Religião: Deus de loteria
Acreditar que o sucesso financeiro vem de Deus é aceitar um deus cruel que condena à pobreza metade da população mundial.
Frei Betto
Escritor e religioso dominicano
“Para brasileiro, sucesso financeiro vem de Deus.” Esta a manchete da Folha de S. Paulo no dia de Natal. Segundo pesquisa Datafolha, 88% dos pesquisados, ou seja, nove entre dez brasileiros, acreditam que a fé em Deus influi no aumento da renda pessoal.
Essa fé no deus que traz dinheiro é compartilhada por 90% das pessoas que têm religião; 70% das que se declaram “sem religião”; e 23% dos ateus… E o mais curioso, 1/3 dos entrevistados que cursaram apenas o ensino fundamental, e 28% dos que ganham no máximo dois salários mínimos por mês, concordam com esta afirmação: “As pessoas pobres, em geral, não têm fé em Deus e, por isso, não conseguem sair dessa situação.”
Pobre Deus! Seu santo Nome é em vão invocado até para justificar a desigualdade social. “Se você é pobre, basta um pouco mais de fé e, logo, a sua situação financeira haverá de melhorar.” Ideia que peca por dois equívocos: atribuir a Deus a causa da desigualdade social, e desqualificar a fé de quem se encontra na pobreza.

## INFORMAÇÕES FORNECIDAS
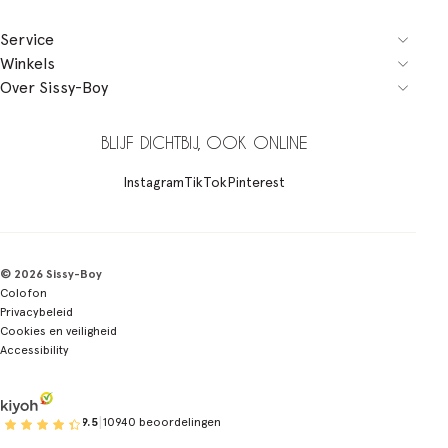
Service
Winkels
Over Sissy-Boy
BLIJF DICHTBIJ, OOK ONLINE
Instagram
TikTok
Pinterest
© 2026 Sissy-Boy
Colofon
Privacybeleid
Cookies en veiligheid
Accessibility
|
9.5
10940 beoordelingen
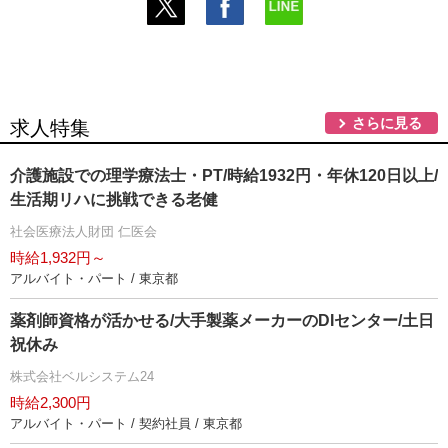
さらに見る
求人特集
介護施設での理学療法士・PT/時給1932円・年休120日以上/
生活期リハに挑戦できる老健
社会医療法人財団 仁医会
時給1,932円～
アルバイト・パート / 東京都
薬剤師資格が活かせる/大手製薬メーカーのDIセンター/土日
祝休み
株式会社ベルシステム24
時給2,300円
アルバイト・パート / 契約社員 / 東京都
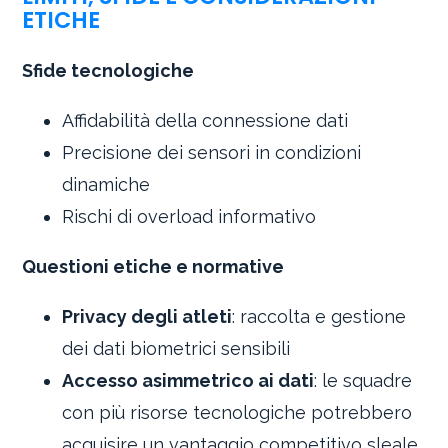
ETICHE
Sfide tecnologiche
Affidabilità della connessione dati
Precisione dei sensori in condizioni
dinamiche
Rischi di overload informativo
Questioni etiche e normative
Privacy degli atleti
: raccolta e gestione
dei dati biometrici sensibili
Accesso asimmetrico ai dati
: le squadre
con più risorse tecnologiche potrebbero
acquisire un vantaggio competitivo sleale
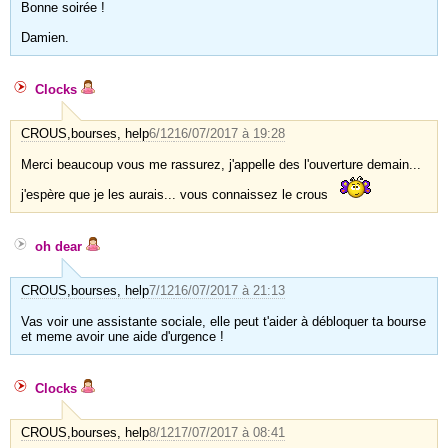
Bonne soirée !
Damien.
Clocks
CROUS,bourses, help
6/12
16/07/2017 à 19:28
Merci beaucoup vous me rassurez, j'appelle des l'ouverture demain...
j'espère que je les aurais... vous connaissez le crous
oh dear
CROUS,bourses, help
7/12
16/07/2017 à 21:13
Vas voir une assistante sociale, elle peut t'aider à débloquer ta bourse
et meme avoir une aide d'urgence !
Clocks
CROUS,bourses, help
8/12
17/07/2017 à 08:41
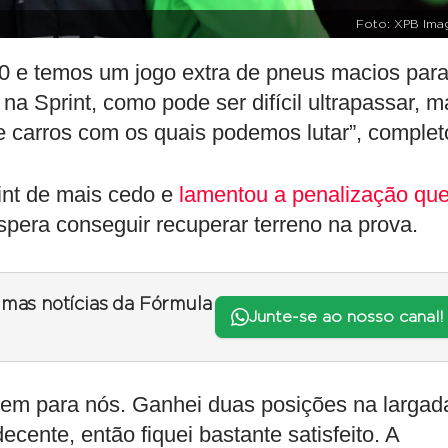
Foto: XPB Ima
0 e temos um jogo extra de pneus macios para
a Sprint, como pode ser difícil ultrapassar, m
 carros com os quais podemos lutar”, complet
rint de mais cedo e
lamentou a penalização qu
spera conseguir recuperar terreno na prova.
timas notícias da Fórmula
Junte-se ao nosso canal!
 bem para nós. Ganhei duas posições na largad
ecente, então fiquei bastante satisfeito. A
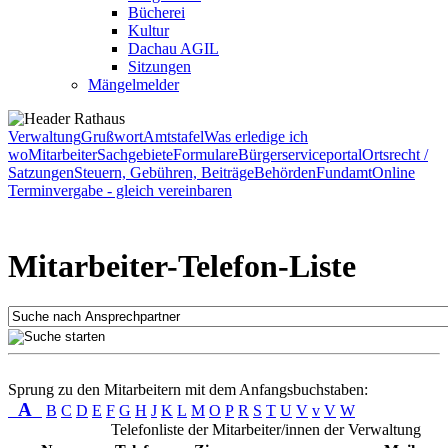
Bücherei
Kultur
Dachau AGIL
Sitzungen
Mängelmelder
Verwaltung
Grußwort
Amtstafel
Was erledige ich
wo
Mitarbeiter
Sachgebiete
Formulare
Bürgerserviceportal
Ortsrecht /
Satzungen
Steuern, Gebühren, Beiträge
Behörden
Fundamt
Online
Terminvergabe - gleich vereinbaren
Mitarbeiter-Telefon-Liste
Sprung zu den Mitarbeitern mit dem Anfangsbuchstaben:
A
B
C
D
E
F
G
H
J
K
L
M
O
P
R
S
T
U
V
v
V
W
Telefonliste der Mitarbeiter/innen der Verwaltung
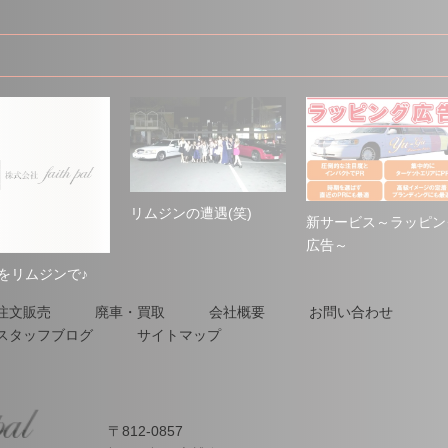
リムジンの遭遇(笑)
新サービス～ラッピン
広告～
をリムジンで♪
注文販売
廃車・買取
会社概要
お問い合わせ
スタッフブログ
サイトマップ
〒812-0857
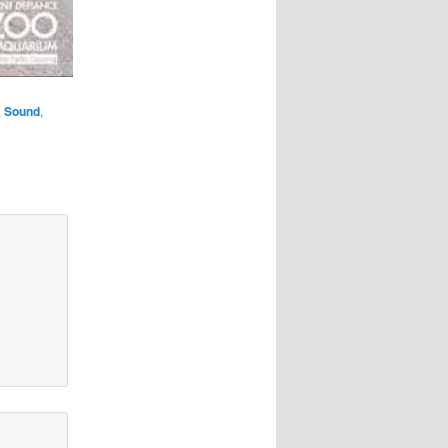
,
Sound
,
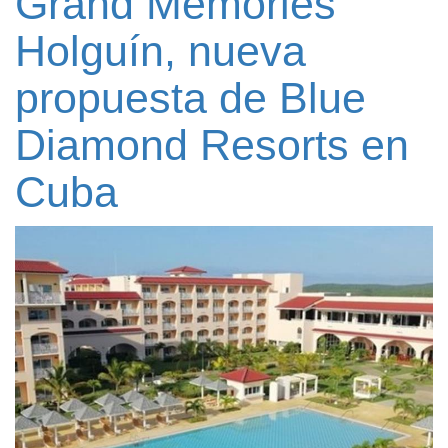
Grand Memories
Holguín, nueva
propuesta de Blue
Diamond Resorts en
Cuba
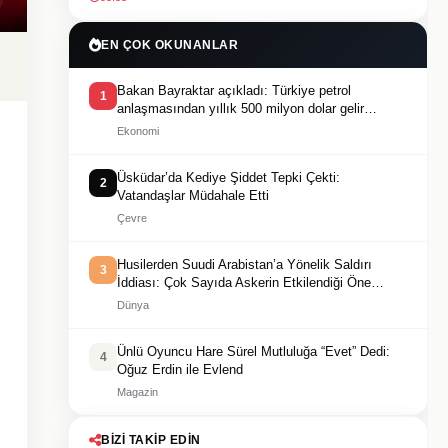
EN ÇOK OKUNANLAR
Bakan Bayraktar açıkladı: Türkiye petrol
1
anlaşmasından yıllık 500 milyon dolar gelir
sağlayacak
Ekonomi
Üsküdar’da Kediye Şiddet Tepki Çekti:
2
Vatandaşlar Müdahale Etti
Çevre
Husilerden Suudi Arabistan’a Yönelik Saldırı
3
İddiası: Çok Sayıda Askerin Etkilendiği Öne
Sürüldü
Dünya
Ünlü Oyuncu Hare Sürel Mutluluğa “Evet” Dedi:
4
Oğuz Erdin ile Evlend
Magazin
BIZI TAKIP EDIN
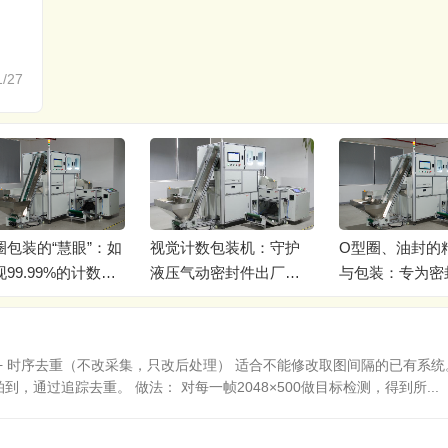
1/27
圈包装的“慧眼”：如
视觉计数包装机：守护
O型圈、油封的
99.99%的计数精
液压气动密封件出厂的
与包装：专为密
最后一道关
业设计
+ 时序去重（不改采集，只改后处理） 适合不能修改取图间隔的已有系统
，通过追踪去重。 做法： 对每一帧2048×500做目标检测，得到所...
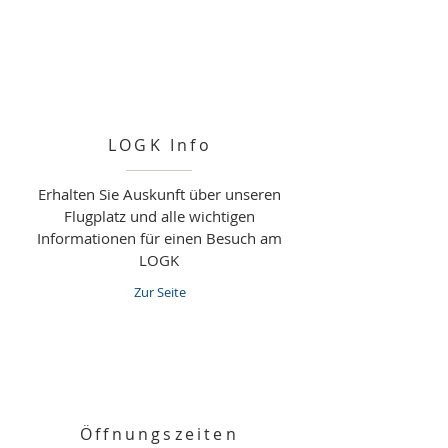
LOGK Info
Erhalten Sie Auskunft über unseren
Flugplatz und alle wichtigen
Informationen für einen Besuch am
LOGK
Zur Seite
Öffnungszeiten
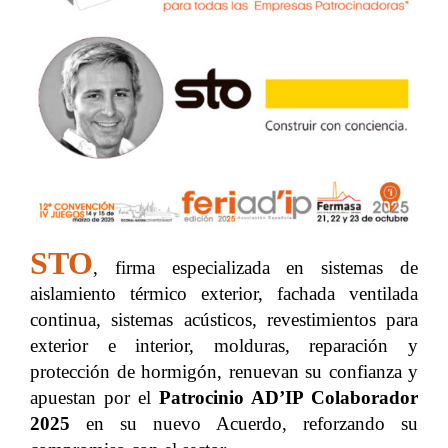
STO
, firma especializada en sistemas de
aislamiento térmico exterior, fachada ventilada
continua, sistemas acústicos, revestimientos para
exterior e interior, molduras, reparación y
protección de hormigón, renuevan su confianza y
apuestan por el
Patrocinio AD’IP Colaborador
2025
en su nuevo Acuerdo, reforzando su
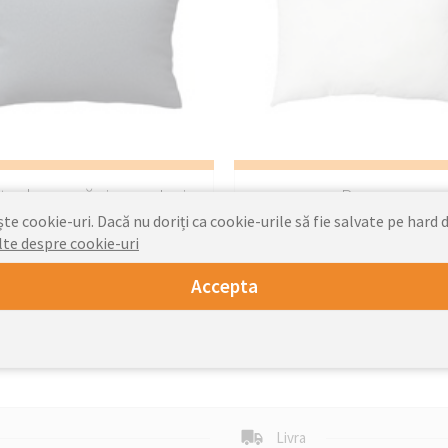
țe de pernă și cuverturi
Perne
e cookie-uri. Dacă nu doriți ca cookie-urile să fie salvate pe hard d
lte despre cookie-uri
Accepta
Livra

## OBJETIVO DO EXERCÍCIO
Transcreva sem alterações o trecho do artigo sobre fé e sucesso financeiro que começa em "Essa fé no deus" e segue até "encontra na pobreza.".

## RESPOSTA À TAREFA
Essa fé no deus que traz dinheiro é compartilhada por 90% das pessoas que têm religião; 70% das que se declaram “sem religião”; e 23% dos ateus… E o mais curioso, 1/3 dos entrevistados que cursaram apenas o ensino fundamental, e 28% dos que ganham no máximo dois salários mínimos por mês, concordam com esta afirmação: “As pessoas pobres, em geral, não têm fé em Deus e, por isso, não conseguem sair dessa situação.”
Pobre Deus! Seu santo Nome é em vão invocado até para justificar a desigualdade social. “Se você é pobre, basta um pouco mais de fé e, logo, a sua situação financeira haverá de melhorar.” Ideia que peca por dois equívocos: atribuir a Deus a causa da desigualdade social, e desqualificar a fé de quem se encontra na pobreza.